* Your assignment *
Select and copy out every line in the records containing "lines".

********

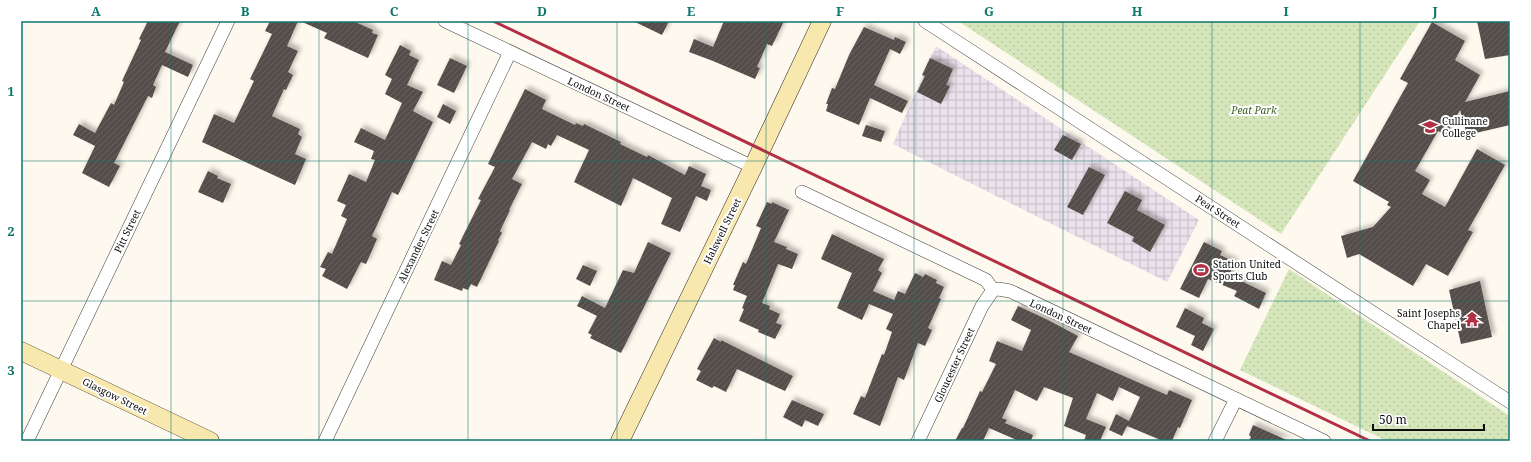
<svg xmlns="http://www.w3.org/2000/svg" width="1531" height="462" font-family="'Noto Serif',serif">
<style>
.industrial{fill:url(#industrial-grid)}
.grass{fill:url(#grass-dots)}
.building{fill:url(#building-hatch);filter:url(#shadow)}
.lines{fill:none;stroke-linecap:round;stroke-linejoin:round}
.street-casing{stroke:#404040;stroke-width:14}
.secondary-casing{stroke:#2f2f2f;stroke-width:19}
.street{stroke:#fff;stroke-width:13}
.secondary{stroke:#f9e8ad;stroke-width:18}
.rail{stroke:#b22f44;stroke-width:3}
.grid{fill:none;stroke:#0f766e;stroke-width:1;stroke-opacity:0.55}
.labels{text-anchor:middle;stroke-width:4;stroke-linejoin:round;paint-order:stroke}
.street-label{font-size:10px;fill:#0d0d0d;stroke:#fff}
.park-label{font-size:10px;font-style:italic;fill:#365f22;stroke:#fff}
.poi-label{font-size:10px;fill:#0d0d0d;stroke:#fff;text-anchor:start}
.neatline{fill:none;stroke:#0f766e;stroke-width:1.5}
.grid-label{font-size:13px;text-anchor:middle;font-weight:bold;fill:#0f766e}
</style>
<defs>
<pattern id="industrial-grid" width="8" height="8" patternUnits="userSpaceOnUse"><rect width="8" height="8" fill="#e9e1eb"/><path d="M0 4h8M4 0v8" fill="none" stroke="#c7c0c8"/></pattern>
<pattern id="grass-dots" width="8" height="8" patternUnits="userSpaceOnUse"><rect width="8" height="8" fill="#d5e6ba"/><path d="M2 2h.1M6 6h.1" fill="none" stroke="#b6c49f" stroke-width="1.8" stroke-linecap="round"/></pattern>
<pattern id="building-hatch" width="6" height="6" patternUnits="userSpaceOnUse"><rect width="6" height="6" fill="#544d4a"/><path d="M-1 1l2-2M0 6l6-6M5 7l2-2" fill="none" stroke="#686260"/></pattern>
<filter id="shadow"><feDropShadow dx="3.5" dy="-3.5" stdDeviation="2" flood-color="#0004"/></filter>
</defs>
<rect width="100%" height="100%" fill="#fef9ee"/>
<polygon class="industrial" points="936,46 1199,220 1167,282 893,144"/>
<g class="grass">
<polygon points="958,21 1420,21 1281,234"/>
<polygon points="1289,269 1510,416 1510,441 1387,441 1240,370"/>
</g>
<g class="building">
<polygon points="148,21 180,21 165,52 193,65 188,77 162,65 153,85 156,87 152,98 148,96 114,163 120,166 109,187 82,173 95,146 73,135 79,124 95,133 111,103 114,105 124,82 122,81 141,40 139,39"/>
<polygon points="270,21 298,21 287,46 298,51 288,72 293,75 286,90 284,89 272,116 300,129 298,134 302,137 295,154 306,159 295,185 202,142 214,114 234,123 254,81 250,79 272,34 265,31"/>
<polygon points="300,21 353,21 373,30 372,33 378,35 368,58 324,38 327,33"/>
<polygon points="633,21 669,21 662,35"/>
<polygon points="724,21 784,21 772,46 767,44 757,67 760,68 755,79 713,61 689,52 694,39 713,47"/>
<polygon points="1477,21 1510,21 1510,55 1485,59"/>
<polygon points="1432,22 1465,41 1455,60 1480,75 1465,102 1510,91 1510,125 1467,135 1460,110 1446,135 1438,131 1415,171 1430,180 1422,194 1445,207 1477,149 1505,165 1468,230 1473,232 1448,276 1426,264 1413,286 1359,254 1347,258 1341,236 1373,227 1391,207 1387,205 1389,202 1353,181 1408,83 1400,79"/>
<polygon points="864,27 894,40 895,37 906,42 900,54 890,49 874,85 908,101 902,113 870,98 859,125 826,111 828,104 826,104 832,88 835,89 849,55"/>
<polygon points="400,45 411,51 409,55 419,60 407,85 423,92 413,111 433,122 398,195 392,192 372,236 377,239 366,264 361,262 347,289 322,276 326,269 320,267 328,252 332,254 347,219 341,216 346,205 337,201 349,174 366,182 375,160 371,159 374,151 354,142 361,128 385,140 402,103 385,94 392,79 385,75"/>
<polygon points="450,58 467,66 454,93 437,85"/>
<polygon points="930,58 953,69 946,85 950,86 941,104 917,92 925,76 922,75"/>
<polygon points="525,89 546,100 542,109 575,125 576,123 583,126 584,124 621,142 620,144 647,157 648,155 685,175 689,166 706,174 701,186 711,190 707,201 696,196 680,232 661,224 672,198 633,178 621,206 574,182 589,150 557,135 551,146 548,144 546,149 532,142 512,179 522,184 509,210 510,210 500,231 502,233 498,240 499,241 477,287 471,284 468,290 463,288 462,291 434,280 442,261 451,265 461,245 459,244 481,200 478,199 495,167 488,164"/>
<polygon points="443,104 456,111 450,124 437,117"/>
<polygon points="866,125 885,131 881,142 862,136"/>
<polygon points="1063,135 1081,144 1072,160 1054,150"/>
<polygon points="1089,167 1105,175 1083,215 1067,207"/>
<polygon points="208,171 218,176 217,178 231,184 223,203 198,192"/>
<polygon points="1125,191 1142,200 1137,210 1165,225 1150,252 1132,241 1134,237 1107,223"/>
<polygon points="767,202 772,204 772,202 789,210 774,242 787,247 786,249 798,254 792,269 778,264 762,303 770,306 769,309 780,314 776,323 782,325 775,339 758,332 759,330 739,321 744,309 742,308 747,296 733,290 735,285 733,285 743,262 746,264 761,228 756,226"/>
<polygon points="832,234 884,259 878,270 882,273 873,291 894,300 898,291 905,294 915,273 923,277 925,274 937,280 936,283 944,287 939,298 941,299 928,328 932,330 925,346 918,343 904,380 898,377 880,426 853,414 861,396 865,398 882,354 884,355 892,332 886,329 893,314 869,304 862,320 837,308 852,273 821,259"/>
<polygon points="648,242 671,253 621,353 590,338 592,335 588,333 597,316 577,306 582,296 605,308 623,270 634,273"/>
<polygon points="1204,242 1222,251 1220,255 1235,262 1229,275 1266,293 1259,309 1234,296 1237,291 1208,279 1199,298 1180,289"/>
<polygon points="583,265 597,271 590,286 576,279"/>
<polygon points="1480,281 1492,337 1461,344 1449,290"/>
<polygon points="1018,306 1048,320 1078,336 1069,352 1167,395 1169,390 1192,400 1180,428 1178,427 1172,441 1163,441 1127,426 1122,436 1109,430 1116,414 1129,421 1140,397 1119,387 1113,401 1097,393 1086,419 1106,427 1100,441 1084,441 1086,435 1064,426 1073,398 1044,387 1037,401 1015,390 1002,418 1007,420 1005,423 1033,435 1031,441 1019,441 989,428 983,441 955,441 962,428 963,428 980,391 982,392 996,364 989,361 997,341 1022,351 1031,330 1011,320"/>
<polygon points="1185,308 1204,318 1202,323 1214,329 1203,351 1191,345 1195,336 1176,327"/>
<polygon points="714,338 721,342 721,340 793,376 785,391 737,369 726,392 714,386 712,388 696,380 701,371 697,369"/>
<polygon points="792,400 824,414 818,426 805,420 802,427 783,417"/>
<polygon points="1253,425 1289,441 1249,441 1251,437 1249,435"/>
</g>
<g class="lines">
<g class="street-casing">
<g id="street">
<polyline points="445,21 753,167"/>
<polyline points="925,21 1510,402"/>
<polyline points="802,192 986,280 993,290"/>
<polyline points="993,290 998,289 1010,291 1324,441"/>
<polyline points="27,441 228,21"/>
<polyline points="325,441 510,52"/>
<polyline points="918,441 982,306 993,290"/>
<polyline points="1215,441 1236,399"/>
</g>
</g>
<g class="secondary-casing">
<g id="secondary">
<polyline points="21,351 210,441"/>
<polyline points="620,441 753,167 822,21"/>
</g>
</g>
<use href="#street" class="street"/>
<use href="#secondary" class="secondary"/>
<polyline class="rail" points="493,21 1370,441"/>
</g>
<path class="grid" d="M171,21v420M319,21v420M468,21v420M617,21v420M766,21v420M914,21v420M1063,21v420M1212,21v420M1360,21v420M21,161h1489M21,301h1489"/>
<defs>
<g id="school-bare" transform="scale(1.2)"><path d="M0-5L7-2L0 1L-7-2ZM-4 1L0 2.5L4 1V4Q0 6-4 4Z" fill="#b22f44" stroke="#fff" stroke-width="2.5" paint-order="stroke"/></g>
<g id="stadium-bare" transform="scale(1.2)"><path d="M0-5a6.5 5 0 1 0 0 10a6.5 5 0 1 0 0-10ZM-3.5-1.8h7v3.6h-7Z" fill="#b22f44" stroke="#fff" stroke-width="2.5" paint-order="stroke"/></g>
<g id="temple-bare" transform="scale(1.2)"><path d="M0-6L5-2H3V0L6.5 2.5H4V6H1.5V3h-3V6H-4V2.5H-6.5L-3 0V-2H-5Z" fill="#b22f44" stroke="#fff" stroke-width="2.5" paint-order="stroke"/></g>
</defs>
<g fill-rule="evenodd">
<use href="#school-bare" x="1430" y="127"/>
<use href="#stadium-bare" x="1201" y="270"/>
<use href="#temple-bare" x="1472" y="319"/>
</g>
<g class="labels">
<g class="street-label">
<text transform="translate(599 94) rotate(25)" y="4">London Street</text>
<text transform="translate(1218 211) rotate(33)" y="4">Peat Street</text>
<text transform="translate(127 231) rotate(-64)" y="4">Pitt Street</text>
<text transform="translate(722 231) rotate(-64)" y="4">Halswell Street</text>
<text transform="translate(418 246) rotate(-64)" y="4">Alexander Street</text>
<text transform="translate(1061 316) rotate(25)" y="4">London Street</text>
<text transform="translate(954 365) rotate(-65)" y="4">Gloucester Street</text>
<text transform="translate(115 396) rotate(26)" y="4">Glasgow Street</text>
</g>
<g class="park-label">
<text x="1254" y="114">Peat Park</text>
</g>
<g class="poi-label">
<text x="1442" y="125">Cullinane<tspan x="1442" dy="12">College</tspan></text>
<text x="1213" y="268">Station United<tspan x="1213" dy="12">Sports Club</tspan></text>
<text x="1460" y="317" text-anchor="end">Saint Josephs<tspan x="1460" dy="12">Chapel</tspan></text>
</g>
</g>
<rect width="1531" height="462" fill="none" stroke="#ffffff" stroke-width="44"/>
<path d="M1373 424v6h111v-6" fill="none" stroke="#0d0d0d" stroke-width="2"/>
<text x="1379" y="424" font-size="12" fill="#0d0d0d" stroke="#ffffff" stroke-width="3" paint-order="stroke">50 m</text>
<rect x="22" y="22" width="1487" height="418" class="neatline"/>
<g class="grid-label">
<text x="96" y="16">A</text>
<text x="245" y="16">B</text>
<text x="394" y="16">C</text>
<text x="542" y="16">D</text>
<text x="691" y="16">E</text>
<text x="840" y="16">F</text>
<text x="989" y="16">G</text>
<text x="1137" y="16">H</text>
<text x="1286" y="16">I</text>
<text x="1435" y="16">J</text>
<text x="11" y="96">1</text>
<text x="11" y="236">2</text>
<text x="11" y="375">3</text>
</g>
</svg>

********

* Result of this task *
.lines{fill:none;stroke-linecap:round;stroke-linejoin:round}
<g class="lines">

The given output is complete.